A single number is wanted: how many lines of the data below include the string "scroll"?

Items listed in a dataset

++++++

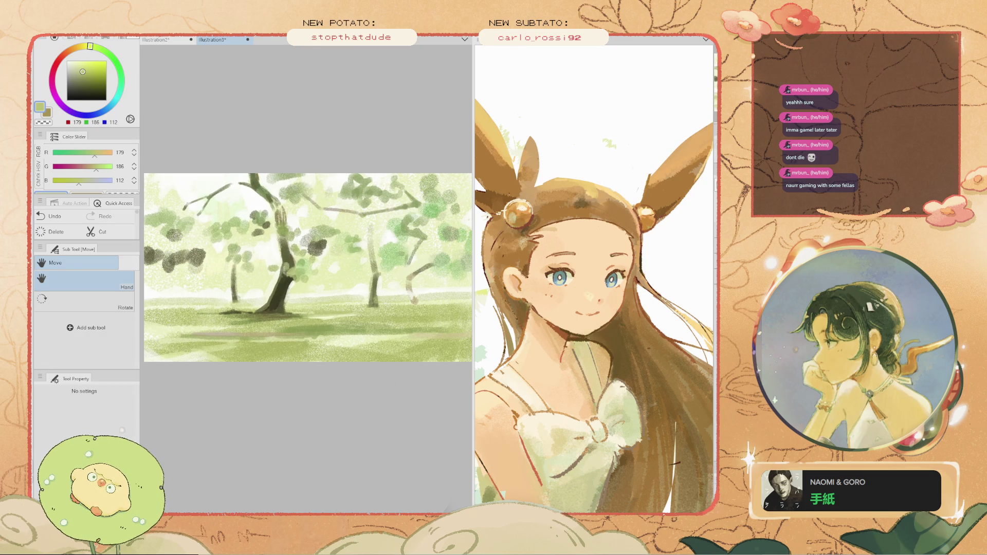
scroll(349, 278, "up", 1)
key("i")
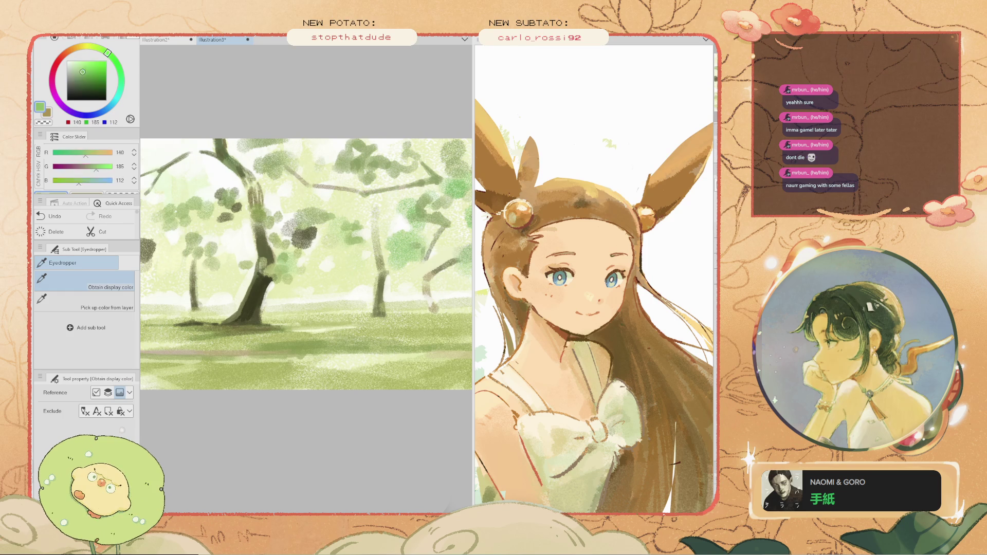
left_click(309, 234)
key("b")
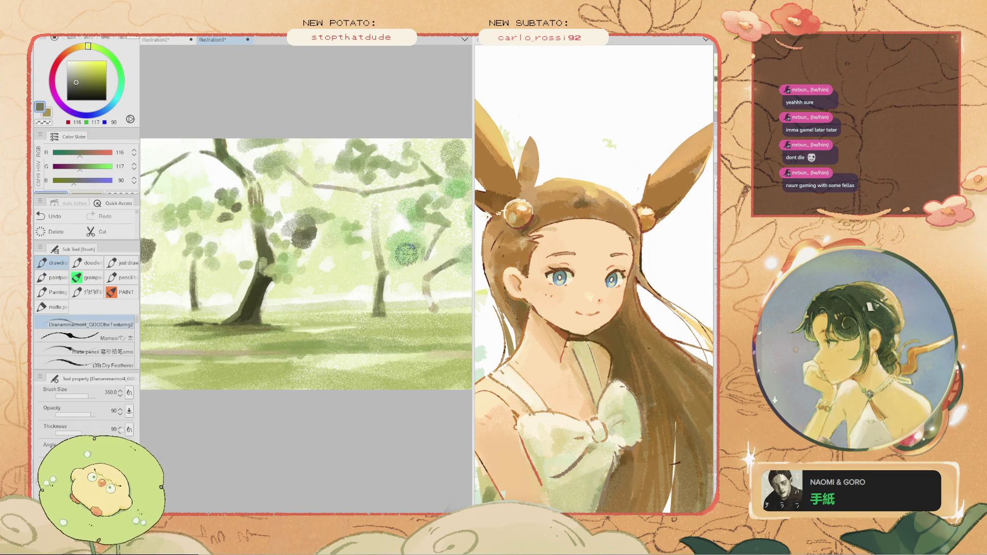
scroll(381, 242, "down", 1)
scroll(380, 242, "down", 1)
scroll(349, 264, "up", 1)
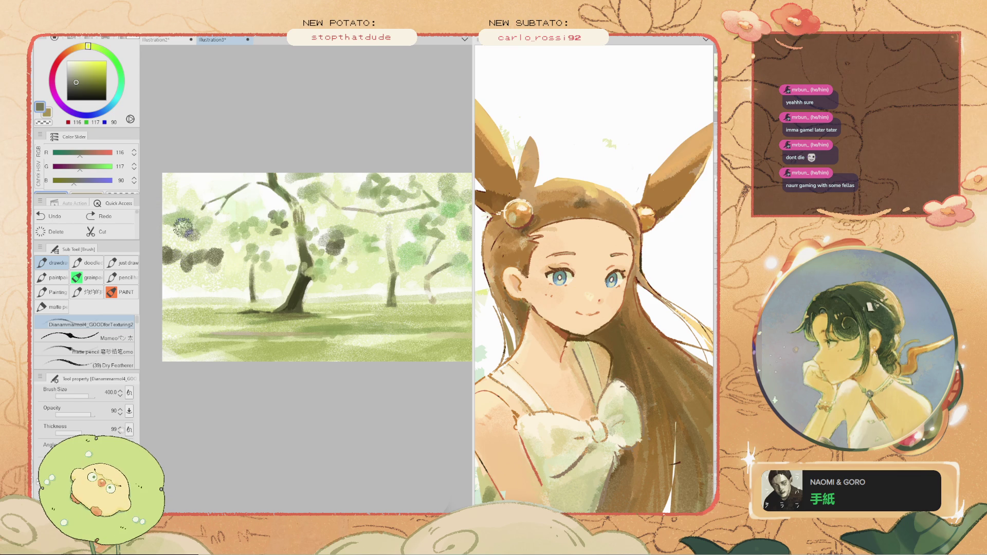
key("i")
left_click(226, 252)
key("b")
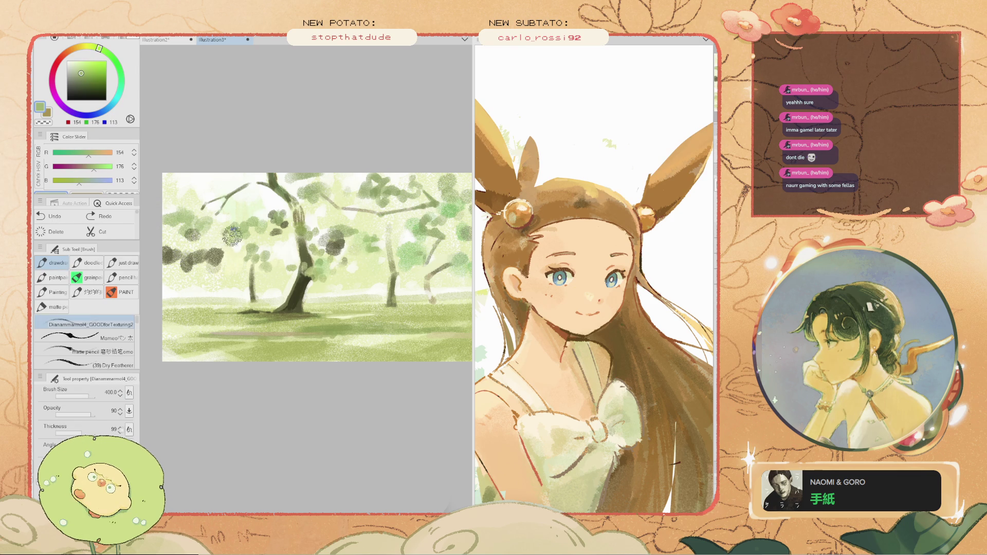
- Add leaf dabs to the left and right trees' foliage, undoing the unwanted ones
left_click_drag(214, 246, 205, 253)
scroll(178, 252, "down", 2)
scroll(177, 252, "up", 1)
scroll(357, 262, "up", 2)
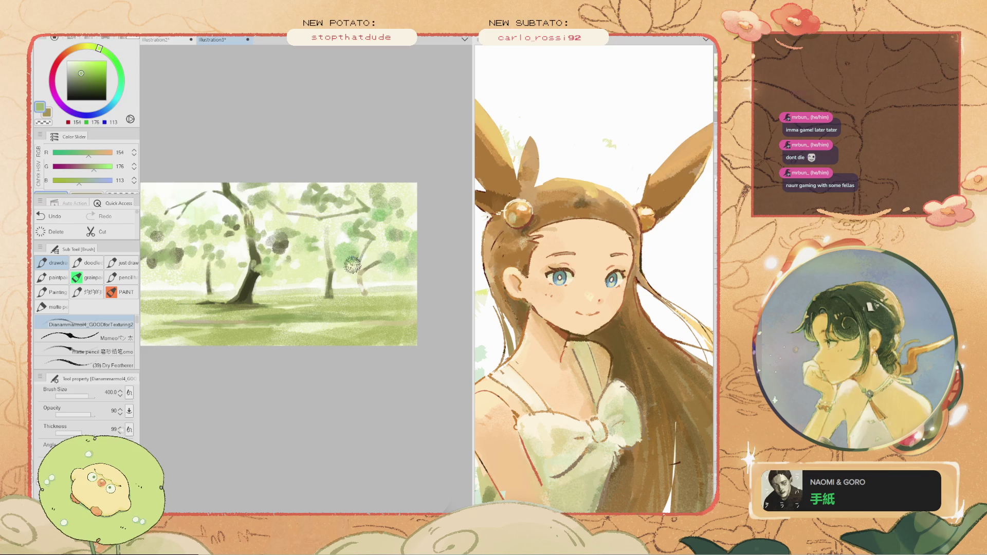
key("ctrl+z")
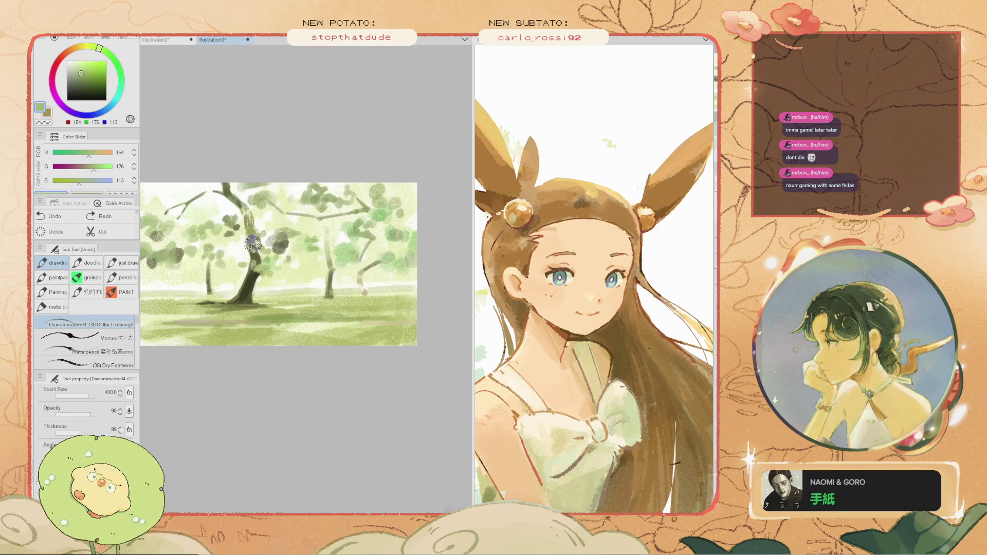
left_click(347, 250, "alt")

++++++

- **FINAL ANSWER**
7